Environmental Law Blog
Missouri Joins 8 States in Suing EPA
Missouri has joined eight other states in suing the Environmental Protection Agency because they believe EPA created a loophole in the federal Clean Water Act that threatens waterways and drinking water. This new loophole also threatens the Missouri River by making it easier for upstream states to divert water outside the Missouri River basin. Any water that is pumped outside the Missouri River basin in upstream states will never flow through Missouri. More than half of all Missourians rely on the River for drinking water.
EPA's "Water Transfer Rule" exempts the transfer of polluted water from one body of water to another. Formerly, a permit was requried for such transfers. Under the new rule, an entire class of water polluters will be exempt from Clean Water Act permitting requirements. The new rule allows contaminants to be dumped into drinking water sources, lakes and streams by water transfer operations--without any permit or regulatory oversight by the states.
Transfer operations include an ocean ship dumping salt water into the Great Lakes or a contaminated lake's water being pumped into a pristine river. Water transfers routinely occur throughout the country for irrigation projects, city drinking water, dams and ecological restoration. More often than not, these transfer waters are polluted with various contaminants that are not present in the waters in which the polluted waters are dumped.

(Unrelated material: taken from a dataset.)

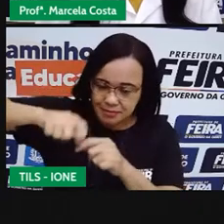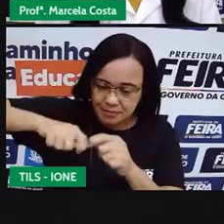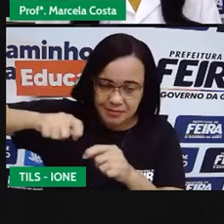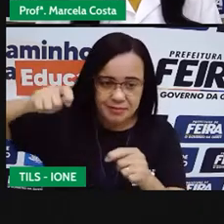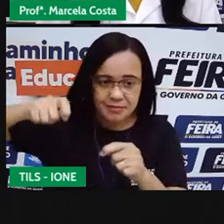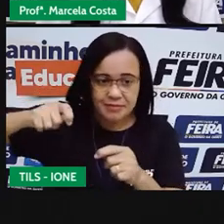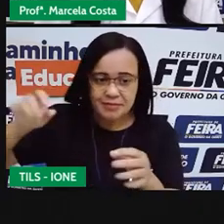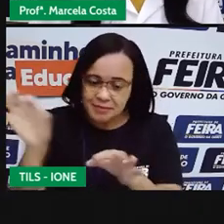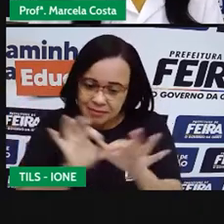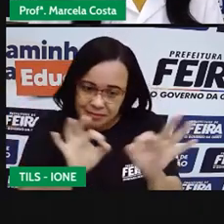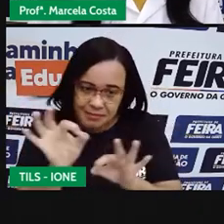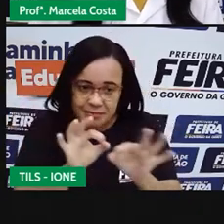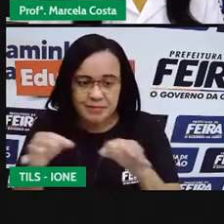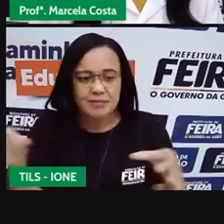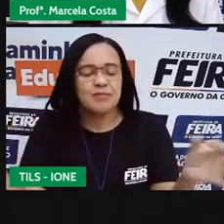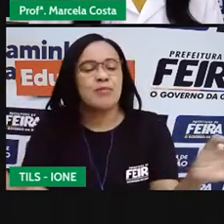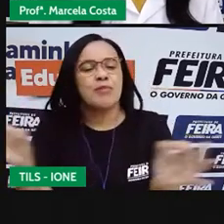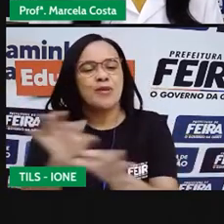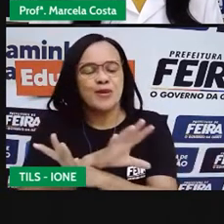vara.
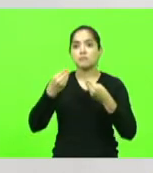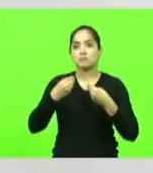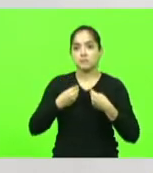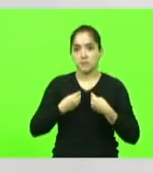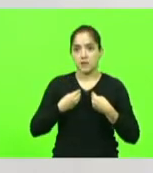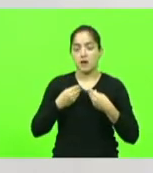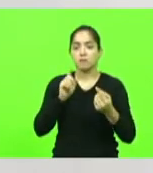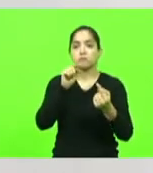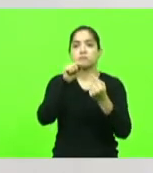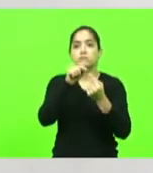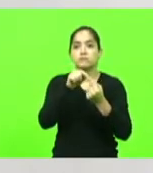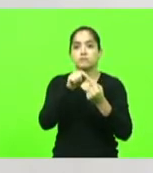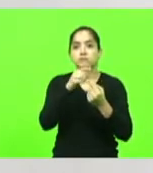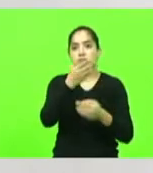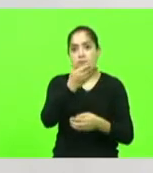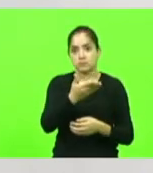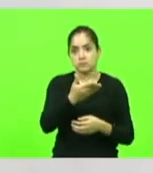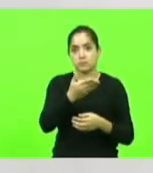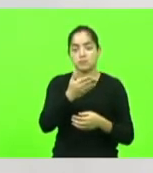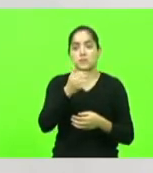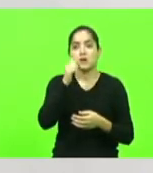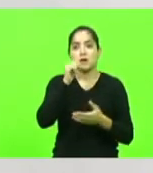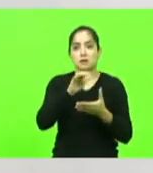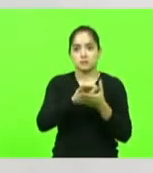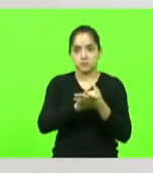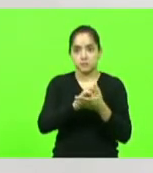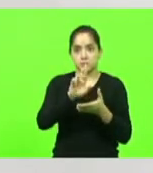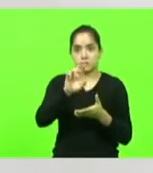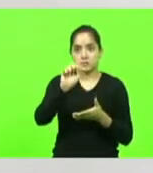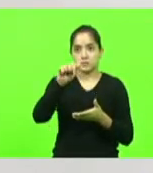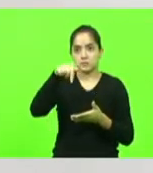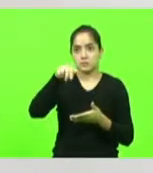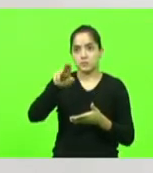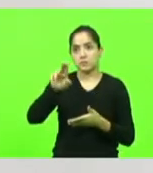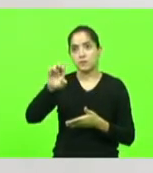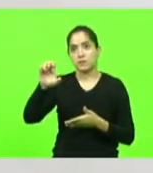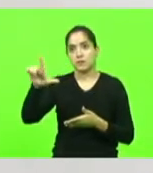Agradecer a minha querida esposa Raquel, que se encontra aqui presente.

Moreover, transfer waters often include invasive species. Invasive, or non-native, species have not evolved alongside native species and are not subject to the same ecological checks and balances as native species. For example, according to the Missouri Department of Conservation, sericea lespedeza, an Asian plant purposefully planted along roadsides in Missouri to prevent erosion, has no natural predators here and spreads aggressively, often displacing native plants.
The lawsuit leading up to the implementation of EPA's Water Transfer Rule marked the first time in EPA's 24-year history that EPA sided with a water polluter in a case. In that case, EPA joined the sugar industry and a water district in defending against claims by Florida Wildlife Federation, Friends of the Everglades and the Miccosukee Tribe that pumping massive quantities of polluted urban and agricultural wastes into Lake Okeechobee violated the Clean Water Act. EPA enacted the Water Transfer Rule on June 9 in an effort to "beat" the federal court's decision.
We'll keep you posted as this lawsuit progresses. In the meantime, do you agree with EPA? Should one be able to dump polluted waters from one water body into a clean water body? Or, is water just water?